Protonation and inhibition of Nitrosomonas europaea cytochrome c peroxidase observed with protein film voltammetry

Abstract The impact of protonation and inhibitor binding of the diheme cytochrome c peroxidase (CCP) from Nitrosomonas europaea has been examined by the technique of catalytic protein film voltammetry (PFV). Previous efforts have shown that the low-potential heme active site ( L ) binds substrate and yields electrocatalysis at an pyrolytic graphite edge electrode, with properties evocative of a high-potential intermediate, with E m  > 540 mV (vs. normal hydrogen electrode) [A.L. Bradley, S.E. Chobot, D.M. Arciero, A.B. Hooper, S. J. Elliott, J. Biol. Chem. 279 (2004) 13297–13300]. Here we demonstrate through similar experiments that catalytic PFV generates limiting currents which allow for electrochemically-detected enzymology of the Ne CCP: such as the demonstration that pH-dependent Michaelis–Menten constants ( K m values) reveal a pK a value of 6.5 associated with the “ES” complex. Further, the direct electrocatalysis is shown in the presence of known inhibitors (cyanide and azide), indicating that inhibitor binding occurs at L , and shifts the resulting catalytic midpoint potential in a negative direction.
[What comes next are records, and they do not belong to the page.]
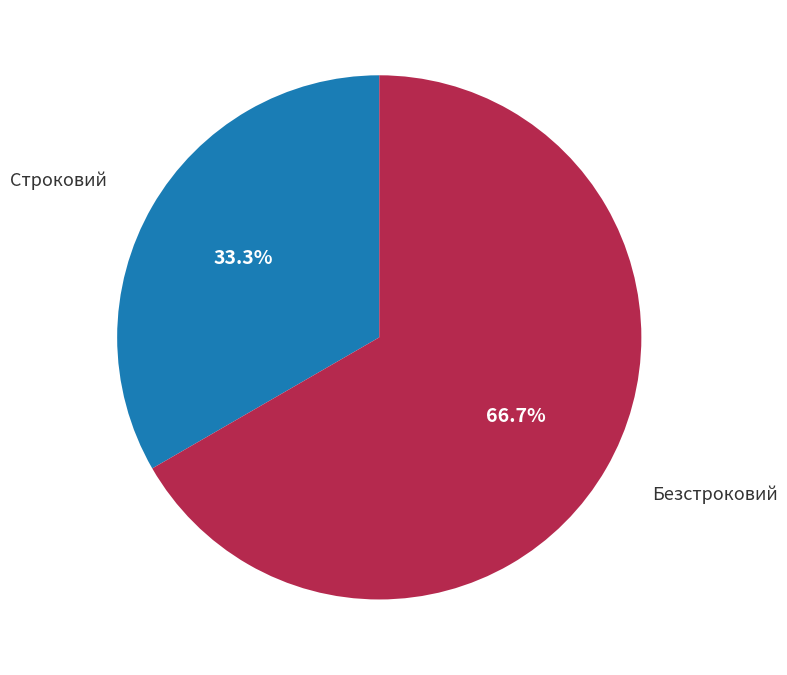

Is there any slice that represents more than half of the pie?

Yes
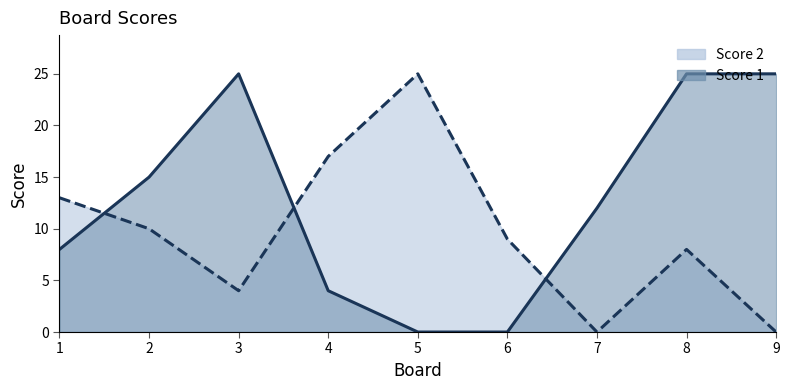

How many lines are shown in the chart?

2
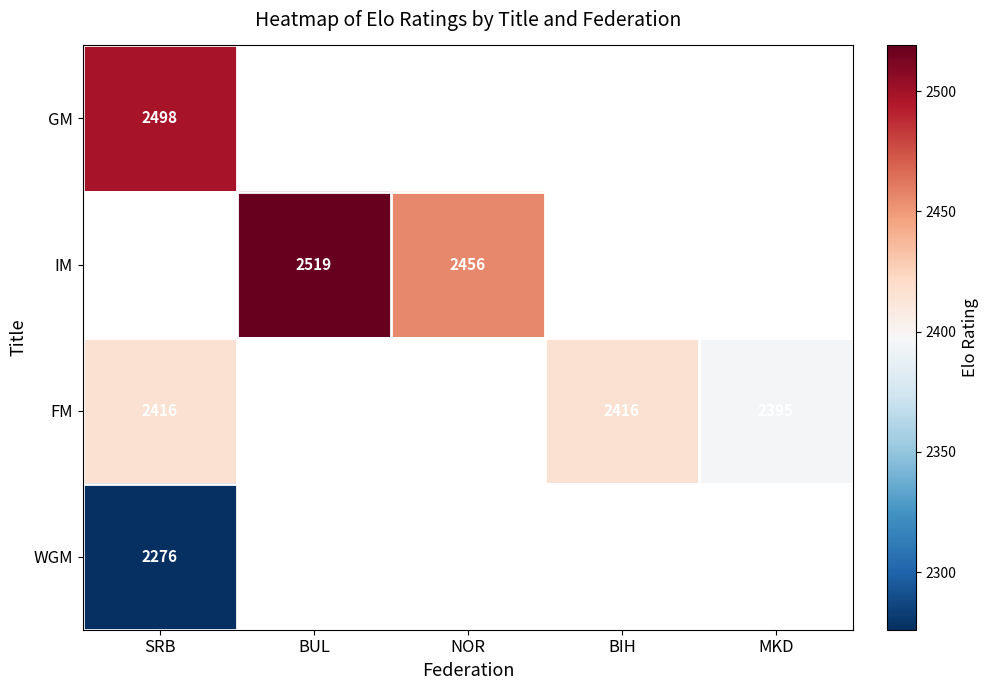

Is it true that IM equals 3421 at BUL?

False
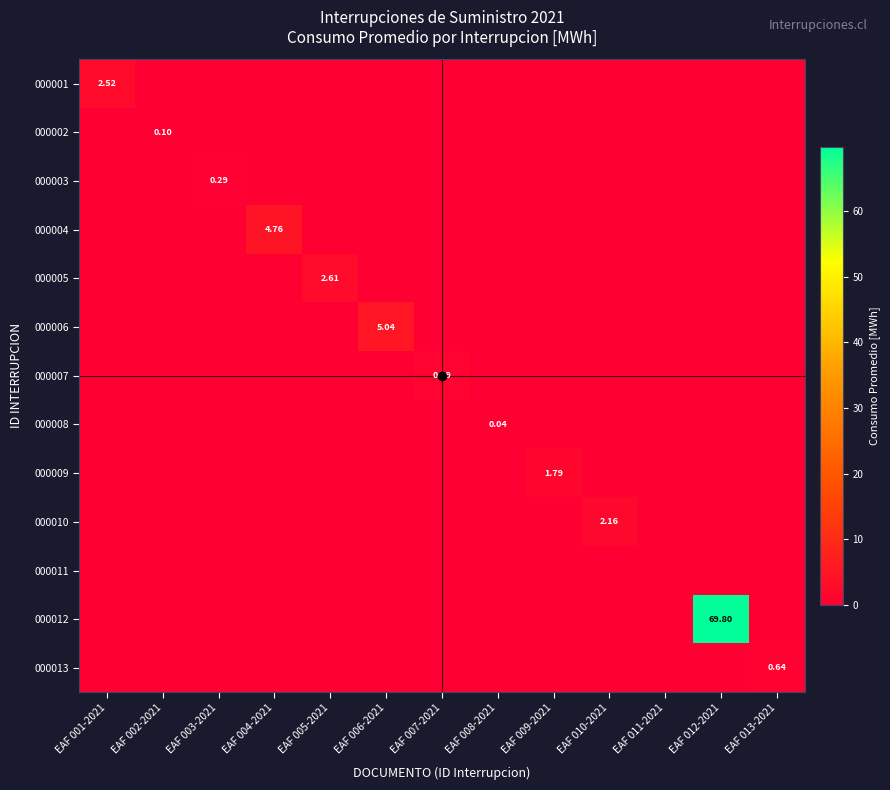

Rank the categories by 000012 value from highest to lowest.

EAF 012-2021, EAF 001-2021, EAF 002-2021, EAF 003-2021, EAF 004-2021, EAF 005-2021, EAF 006-2021, EAF 007-2021, EAF 008-2021, EAF 009-2021, EAF 010-2021, EAF 011-2021, EAF 013-2021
Michaelis–Menten treatment of the limiting currents generated in the presence of variable concentrations of inhibitors showed that cyanide behaved as a competitive inhibitor with a K i value of 0.15 μM; azide revealed a mixed-mode of inhibition. The observed data were found to support a previous model of electrocatalysis, and the role of proton transfer chemistry in the active site is discussed in terms of a structural model.